Aangezien artikel 36 niet is gewijzigd en de SWT evenmin, is Proximus, als centrale dienst waarvan de werkkring het ganse land bestrijkt, op dit moment verplicht om voor zijn betrekkingen met de particulieren gebruik te maken van die van de drie talen waarvan de betrokkenen zich hebben bediend (artikel 41, § 1). De medewerkers die door Proximus naar Dworp worden gestuurd om een klant te helpen die zich in het Nederlands uitdrukt, moeten dus in staat zijn om zich in het Nederlands tot die persoon te richten. Er zij op gewezen dat artikel 50 van de SWT bepaalt dat «De aanstelling, uit welken hoofde ook, van private medewerkers, opdrachthouders of deskundigen ontslaat de diensten niet van de toepassing van deze gecoördineerde wetten». Het gebruik van onderaanneming zou Proximus dus niet vrijstellen van zijn taalkundige verplichtingen.

Voor de andere marktdeelnemers moet per geval een onderscheid worden gemaakt, aangezien hun juridische situatie kan verschillen. De VCT heeft tot nu toe Telenet altijd als een «privaat bedrijf» beschouwd. Telenet is dan ook niet onderworpen aan de SWT.

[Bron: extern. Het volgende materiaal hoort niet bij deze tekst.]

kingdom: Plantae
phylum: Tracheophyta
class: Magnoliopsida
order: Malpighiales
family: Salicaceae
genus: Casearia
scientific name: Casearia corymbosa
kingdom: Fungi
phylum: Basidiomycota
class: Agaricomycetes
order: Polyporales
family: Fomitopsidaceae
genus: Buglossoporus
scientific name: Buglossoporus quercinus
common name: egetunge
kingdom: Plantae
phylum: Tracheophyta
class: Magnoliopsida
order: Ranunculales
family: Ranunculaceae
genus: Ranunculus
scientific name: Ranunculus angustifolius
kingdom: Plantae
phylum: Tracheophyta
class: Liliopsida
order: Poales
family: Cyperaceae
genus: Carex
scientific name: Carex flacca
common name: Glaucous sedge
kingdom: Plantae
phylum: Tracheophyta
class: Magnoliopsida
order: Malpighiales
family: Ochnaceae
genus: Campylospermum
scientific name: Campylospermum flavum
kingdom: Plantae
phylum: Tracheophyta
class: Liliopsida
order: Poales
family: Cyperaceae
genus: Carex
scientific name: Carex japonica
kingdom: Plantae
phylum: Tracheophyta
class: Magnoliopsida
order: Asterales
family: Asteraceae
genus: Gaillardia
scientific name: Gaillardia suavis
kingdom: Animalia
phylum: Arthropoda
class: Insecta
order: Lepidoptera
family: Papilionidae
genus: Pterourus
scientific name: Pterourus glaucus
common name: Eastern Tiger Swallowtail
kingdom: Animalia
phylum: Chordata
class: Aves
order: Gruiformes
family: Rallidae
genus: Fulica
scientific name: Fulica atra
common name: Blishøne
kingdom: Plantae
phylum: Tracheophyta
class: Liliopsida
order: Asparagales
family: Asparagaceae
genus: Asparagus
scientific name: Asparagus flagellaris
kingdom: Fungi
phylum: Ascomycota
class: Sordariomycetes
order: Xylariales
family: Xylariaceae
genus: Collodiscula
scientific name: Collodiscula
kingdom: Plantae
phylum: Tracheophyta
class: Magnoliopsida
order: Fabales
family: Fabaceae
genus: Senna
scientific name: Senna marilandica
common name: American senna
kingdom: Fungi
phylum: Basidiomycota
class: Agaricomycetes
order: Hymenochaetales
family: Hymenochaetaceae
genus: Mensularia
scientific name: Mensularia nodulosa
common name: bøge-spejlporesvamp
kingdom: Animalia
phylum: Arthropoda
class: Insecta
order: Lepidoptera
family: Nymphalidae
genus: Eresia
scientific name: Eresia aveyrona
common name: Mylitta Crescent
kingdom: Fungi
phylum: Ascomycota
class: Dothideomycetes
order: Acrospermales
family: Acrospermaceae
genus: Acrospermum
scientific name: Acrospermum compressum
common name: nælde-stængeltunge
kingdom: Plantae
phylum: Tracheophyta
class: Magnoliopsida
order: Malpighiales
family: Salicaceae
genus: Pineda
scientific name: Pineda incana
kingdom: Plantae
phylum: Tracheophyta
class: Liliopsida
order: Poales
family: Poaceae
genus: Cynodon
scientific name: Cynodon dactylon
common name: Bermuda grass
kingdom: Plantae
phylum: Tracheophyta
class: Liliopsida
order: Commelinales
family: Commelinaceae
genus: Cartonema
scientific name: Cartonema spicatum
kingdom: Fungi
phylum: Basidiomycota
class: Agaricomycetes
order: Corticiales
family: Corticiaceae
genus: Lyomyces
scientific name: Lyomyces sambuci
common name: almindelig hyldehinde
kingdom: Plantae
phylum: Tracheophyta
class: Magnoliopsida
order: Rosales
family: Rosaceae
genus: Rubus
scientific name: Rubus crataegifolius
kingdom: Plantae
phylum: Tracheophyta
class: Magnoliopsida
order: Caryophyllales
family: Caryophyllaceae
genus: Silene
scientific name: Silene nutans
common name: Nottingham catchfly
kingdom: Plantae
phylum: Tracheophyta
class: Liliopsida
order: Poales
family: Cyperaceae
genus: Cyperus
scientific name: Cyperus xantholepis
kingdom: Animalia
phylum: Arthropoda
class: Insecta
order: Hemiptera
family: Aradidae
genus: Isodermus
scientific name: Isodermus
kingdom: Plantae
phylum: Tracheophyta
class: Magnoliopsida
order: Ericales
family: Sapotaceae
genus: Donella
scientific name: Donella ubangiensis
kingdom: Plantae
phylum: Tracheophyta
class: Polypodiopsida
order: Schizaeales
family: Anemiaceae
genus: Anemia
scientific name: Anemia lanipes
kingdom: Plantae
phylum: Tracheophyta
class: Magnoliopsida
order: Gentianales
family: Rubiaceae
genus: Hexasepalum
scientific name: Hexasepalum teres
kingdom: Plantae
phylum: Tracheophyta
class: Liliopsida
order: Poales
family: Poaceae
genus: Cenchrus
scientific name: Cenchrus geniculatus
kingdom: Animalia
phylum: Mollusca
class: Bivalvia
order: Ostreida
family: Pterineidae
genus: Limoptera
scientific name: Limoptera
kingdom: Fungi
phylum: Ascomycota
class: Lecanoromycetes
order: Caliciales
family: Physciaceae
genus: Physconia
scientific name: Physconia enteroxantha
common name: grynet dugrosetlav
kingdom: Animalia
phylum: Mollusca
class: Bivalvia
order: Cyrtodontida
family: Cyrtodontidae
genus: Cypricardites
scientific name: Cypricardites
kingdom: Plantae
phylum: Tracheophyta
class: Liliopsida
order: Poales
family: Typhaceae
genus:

Er zij echter op gewezen dat de VCT van mening was dat een uitgever van telefoongidsen aan de SWT onderworpen was, voor zover het een rechtspersoon betreft «die concessiehouder [is] van een openbare dienst of die belast [is] met een taak die de grenzen van een privaat bedrijf te buiten gaat en die de wet of de openbare machten [hem] hebben toevertrouwd in het belang van het algemeen» (in de zin van artikel 1, § 1, 2°, van de SWT) (adviesen nrs. 50 463 van 29 maart 2019 en 51 009 van 29 maart 2019).

2) De particulier kan onmiddellijk contact opnemen met zijn operator om een klacht in te dienen en een oplossing te vragen. Bij gebrek aan een bevredigend antwoord kan hij gebruik maken van het wettelijke recht om kosteloos van operator te veranderen. De mogelijkheid voor particulieren om een zaak aanhangig te maken bij de VCT is beperkt tot de inwoners die hun verblijfplaats hebben in bepaalde gemeenten, waarvan Dworp geen deel uitmaakt.

3) De overheid kan de VCT raadplegen overeenkomstig artikel 61, § 2, SWT. Indien het gevraagde advies niet binnen vijfenveertig dagen wordt verleend, legt de betrokken minister de zaak voor aan de minister van Binnenlandse Zaken, die in de plaats van de Commissie adviseert.

4)We hebben u opmerking overgemaakt aan Proximus.

5) Een initiatief ter verduidelijking van de wetgeving (de wet van 1991 en de SWT) zou zeker nodig zijn om te voorkomen dat dit soort situaties zich opnieuw voordoen. Een volgende regering zou zo’n initiatief kunnen nemen.